ABSTRACT

On the morning of the Capitol riots, former-US President Donald Trump deployed another crucial spatial strategy, a collective oratorical rally in Washington DC’s Mall. This chapter looks to another city rarely associated with populist ultra-nationalism – London – to see how the political rally was reshaped in the 1930s as a spatial expression of Fascist ideology in emulation of the Nüremberg pageants in Nazi Germany.

It focusses on two rallies by the British Union of Fascists in exhibition centres in west London: on June 7, 1934 at Olympia, and on July 16, 1939 in Earl’s Court. In showing how the British Union’s tactics under Oswald Mosley changed architecturally, links are made to Fascist Italy and Germany, and to innovations in US corporate capitalism. Mosley’s aestheticisation of politics turned it into mass spectacle, relying heavily on the manipulation of architectural space.

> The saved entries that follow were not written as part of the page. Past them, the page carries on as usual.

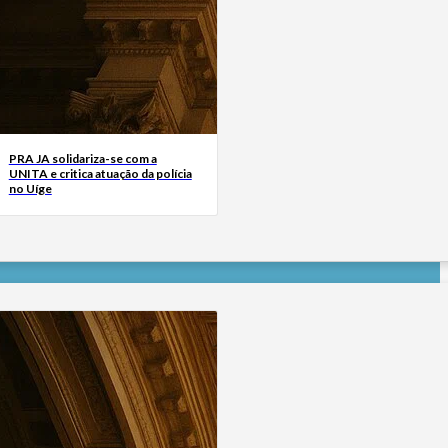
PRA JA solidariza-se com a
UNITA e critica atuação da polícia
no Uíge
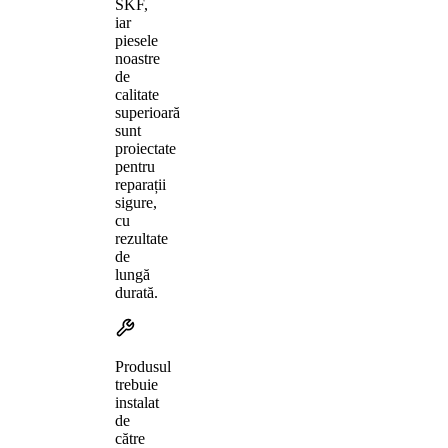
SKF,
iar
piesele
noastre
de
calitate
superioară
sunt
proiectate
pentru
reparații
sigure,
cu
rezultate
de
lungă
durată.
Produsul
trebuie
instalat
de
către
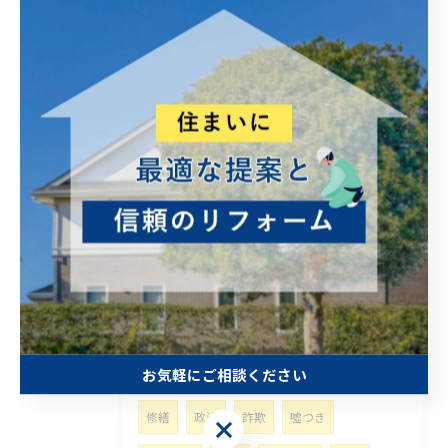
高齢者 やさしい
修理
手直し
屋根
カバー工法
補助金
突然
壊れる
積乱雲
積雲
悩み事
富士山噴火
比較
相続
移転登記
司法書士
家族
想い出
航空機事故
太陽光パネル
リサイクル問題
侵攻
太陽光
再生可能エネルギー
困った
トイレ
台風対策
災害
豪雨
お気軽にご相談ください
安全運転
株価
外壁塗装
材料
修繕
政治
詐欺
噓つき
お気軽にご相談ください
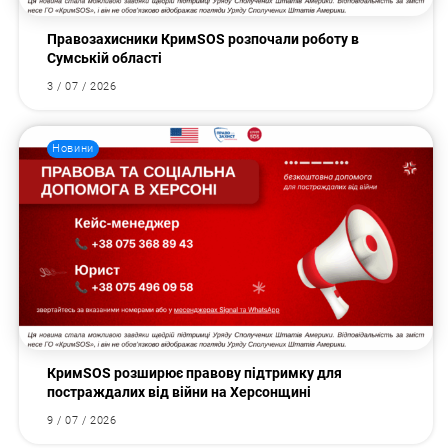
Правозахисники КримSOS розпочали роботу в
Сумській області
3 / 07 / 2026
Новини
КримSOS розширює правову підтримку для
постраждалих від війни на Херсонщині
9 / 07 / 2026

Other 1930s factors are woven in – including concerns about Britain’s declining empire, the ideological views that led a few architects to join Mosleyite Fascism, and the destabilisation by US technologies of British architectural beliefs. The chapter’s final section compares right-wing populism in Britain today to note that ultra-nationalists are now reliant upon US-based transnational media companies to spread Neo-Fascist ideology.